• **課題の内容**
六本松峠についての本文を読み、次の1.〜3.の記述が本文と合っているかを「はい」か「いいえ」で答えよ。あわせて、決め手となる本文の語句を正確に引用せよ。
1. 峠の名前は、昔6本の大きな松が生い茂っていたことに由来する。
2. 曽我祐信の碑から先の下りは勾配が緩い。
3. 別所梅林の梅はまだほとんど咲いていなかった。

• **本文**
···

六 本 松 峠

神奈川県小田原市
2003.2.15

周 辺 図 へ


 県道709号線、坂呂橋交差点を西に曲がり、少し進んだところで車をデポ。随分と暖かくなってきたが、早朝はまだまだ寒い。ヤッケを着込んで走り出す。この「やまゆりライン」は、中井町と小田原市との最短ルートなので、早朝の山岳ルートにもかかわらず、交通量はすさまじい。すれすれに走り抜けていくトラックにかなりのストレスをためてしまった。
 着々と高度を稼いでいくと、道路左側に「よるべ沼代」と書かれた看板が見えてくる。ここが峠道への入り口だ。
 社会福祉施設の沼代園の脇をすり抜けて峠を目指す。車一台分程度の広さで簡易舗装してある峠路を黙々と上っていく。勾配は結構あるが、路傍の梅林や実を沢山付けたみかんの木が目を楽しませてくれて面白い。
 ついつい自転車を止めて記念写真。近寄るととてもいい匂いがして和んでしまう。もう春がそこまで来ているんだ。
 梅林から一踏ん張りで峠に到着。まずは峠の碑の前で記念写真。この峠は北の不動山と南の高山との鞍部に位置している。その昔6本の大きな松が生い茂っていたことから名前が付いたそうだ。歴史は古く、源頼朝や曾我兄弟もこの峠を通ったことが史実として残されている。曽我十郎と虎御前のロマンスの話でも有名な峠だ。
 峠全景。かなり特殊な形状をしている。写真左のカーブミラー脇の道は、今上ってきた峠路。ガードをくぐって下る路は曽我の里に続いている峠路だ。写真中央上の路は高山に通じる尾根路(帰りはここから下ってきた)。写真手前の路とガードレールのある高架のの路は、どちらかが不動山への尾根路となっている(確認していない)。ガードレール左下の草むらに、孤山人の「六本松跡」の詩歌や芭蕉の句碑などが鎮座している。
 峠の光景をひとしきり目に焼き付けた後、峠を下る。曽我祐信の碑までは勾配も緩く、写真のようなのどかな光景が広がっている。写真で白く見えている部分は梅である。思わず道ばたに腰を下ろし、ファイヤーガードをザックから出し、コーヒータイムとした。誰もいない山の中でうららかな日射しを浴びながら梅見、いいねぇ。
 曽我祐信の碑からは曽我の里を眼下に望むことが出来る。まるで祐信が自分の生まれ故郷をじっと見守っているかのようだ。ここからの下りはかなりの急勾配だ。サドルを一番下まで下げ、お尻を思いっきり後ろに下げて慎重に下っていく。
 曽我の里では別所梅林に立ち寄った。梅は満開に近く見事なものだったが、梅林の中の道路が異様に広く、なんだかスカスカした感じ。おまけに2〜3メートル間隔で「おだわら梅まつり」等と書かれた赤い幟が立ち並び、全く興醒めしてしまった。それでもいいスポットを探し回り、あまり人が入り込まないような剣沢川の土手で記念写真。
 つがいの水鳥が仲良く遊んでいるのを見ながら、そのまま剣沢川沿いの土手を南に下る。梅林を過ぎた辺りで双対道祖神を発見。とてもほのぼのとしたお姿だったので、写真に収まってもらった。きっとここまでは観光客も来ないんだろうな。

···

• **記録データ**
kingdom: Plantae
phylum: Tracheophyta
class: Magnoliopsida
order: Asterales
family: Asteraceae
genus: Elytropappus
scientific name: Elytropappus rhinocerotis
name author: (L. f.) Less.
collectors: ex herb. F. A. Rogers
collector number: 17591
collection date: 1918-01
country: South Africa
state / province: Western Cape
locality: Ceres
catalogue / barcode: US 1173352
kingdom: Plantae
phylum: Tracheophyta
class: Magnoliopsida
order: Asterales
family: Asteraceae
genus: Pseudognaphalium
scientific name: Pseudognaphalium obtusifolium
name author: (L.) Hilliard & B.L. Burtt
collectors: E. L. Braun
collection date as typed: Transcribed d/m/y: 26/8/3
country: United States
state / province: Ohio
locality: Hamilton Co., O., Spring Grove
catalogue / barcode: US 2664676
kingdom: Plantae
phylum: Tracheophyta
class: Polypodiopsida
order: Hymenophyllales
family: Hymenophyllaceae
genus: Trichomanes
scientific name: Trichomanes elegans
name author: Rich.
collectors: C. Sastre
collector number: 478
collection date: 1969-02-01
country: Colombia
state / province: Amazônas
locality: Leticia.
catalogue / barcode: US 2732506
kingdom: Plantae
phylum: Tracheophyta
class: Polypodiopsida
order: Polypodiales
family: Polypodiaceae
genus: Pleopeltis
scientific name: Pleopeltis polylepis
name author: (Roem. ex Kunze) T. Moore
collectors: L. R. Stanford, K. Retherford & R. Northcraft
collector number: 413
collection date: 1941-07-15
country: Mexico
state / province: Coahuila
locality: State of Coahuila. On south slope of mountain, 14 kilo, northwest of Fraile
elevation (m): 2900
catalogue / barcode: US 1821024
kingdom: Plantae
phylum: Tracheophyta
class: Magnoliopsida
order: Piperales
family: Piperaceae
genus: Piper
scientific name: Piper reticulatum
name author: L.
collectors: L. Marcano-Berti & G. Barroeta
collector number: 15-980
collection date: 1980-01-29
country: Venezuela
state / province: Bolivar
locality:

···

• **解答欄**
1. はい。「その昔6本の大きな松が生い茂っていたことから名前が付いたそうだ」
2. いいえ。「ここからの下りはかなりの急勾配だ」
3. いいえ。「梅は満開に近く見事なものだった」